Ansoumane Doré, mardi 2 juin 2009
Sacré cher frère Benn Pépito! Il y a deux ou trois ans que je t`ai déjà dit que j`aime bien ce que tu écris.Ton humour, ta culture , bref ta connaissance des hommes et des choses de chez-nous.Je t`avais même comparé à un certain Jacquemart:"Les potins du Jacquemart" du grand quotidien régional de Dijon.Mais je m`empresse de dire que "potins"n`a aucune connotation péjorative chez Jacquemart.Comme toi, il disait des choses sérieuses avec humour.Ce n`est pas facile.On doit pouvoir apprécier l`humour dans la situation qui est la nôtre. Celle des Guinéens,autrement nous n`aurions plus assez de larmes à verser sur nos malheurs.Aussi tu taquines chacun à son tour. J`ai toujours su que c`était sans l`once d`une méchanceté.Ains, tu as égratigné, il ya peu notre ACTOG qui se croyait au-dessus de tout soupçon.Mais je crois que ce n`était pas si grave que ça. Alors...alors continue, il ya si je m`en tiens à des échos, plus d`un lecteur qui t`attend, à chaque fois avec gourmandise.
Boubacar Dieng, lundi 1 juin 2009
Koto Ben, Merci pour ta clarevoyance!nous avons compris qu`il ne suffit pas de frequenter une ecole occidentale ou d`y vivre pour bien voir. Beaucoup de diaspouris nous prouvent ici sur la toile qu`ils sont aveugles par la neige d`europe a tel enseigne qu`ils oublient ou plutot feignent d`ignorer que le developpement n`est pas un accident de l`histoire. Merci pour ton combat de patriote.
K. Diallo, lundi 1 juin 2009
Wallahi c vrai. Le guineen a trop attendu et il ne faut plus lui dire d`attendre encore. Hey Ben Wallahi merci.

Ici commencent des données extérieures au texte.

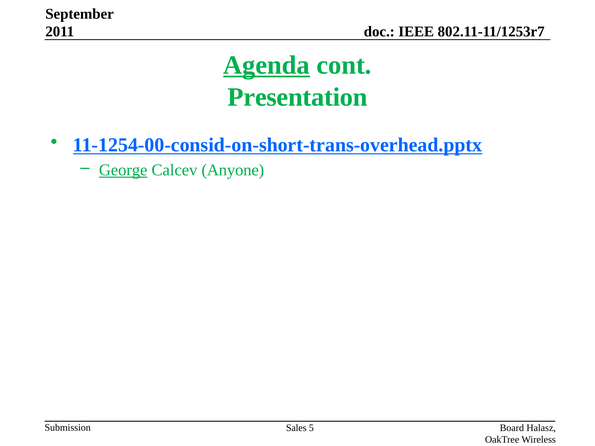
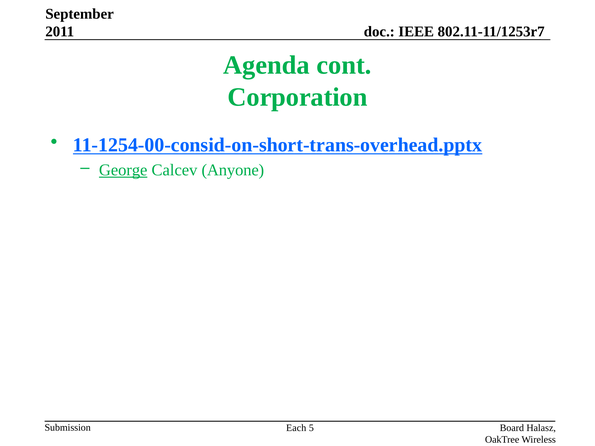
Agenda underline: present -> none
Presentation: Presentation -> Corporation
Sales: Sales -> Each
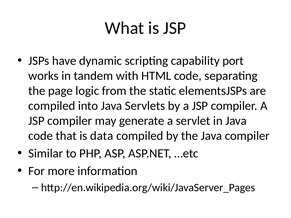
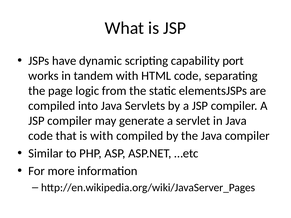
is data: data -> with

Soriba Camara, lundi 1 juin 2009
Il est important que les administrateurs de ce site ne publient pas seulement pour remplir leurs pages mais voyez l`article au fond car l`information est aussi importantes que ce que racontent certains sur le net tels sont les propos de ben pepito c`est vraiment inadmissible de publier u tel article avec ces expression non concevables d`actes de dignité envers les guinéens de l`exterieur les qualifiants de diaspouris ce honteux pour nous car certains pays se rejoissent bien de leurs ressortissants étrangers. Seule les guinéens de mauvaise foi discriminent leurs ressortissants de l`exterieur . Il faut que cette expression de guinéens de l`étranger ne soit pas discriminatoire. Quand à ben pepito ce n`est pas des articles qu`il publi ce sont plutot des pages qu`il rempli.
Ismael Souare, dimanche 31 mai 2009
"... il est temps que les choses changent même brusquement. La peur de lendemains incertains ne doit pas nous amener à nous complaire de ce pouvoir vaudou installé par le Pharaon du CNDD." Voilà qui est bien dit! Et qui dit mieux?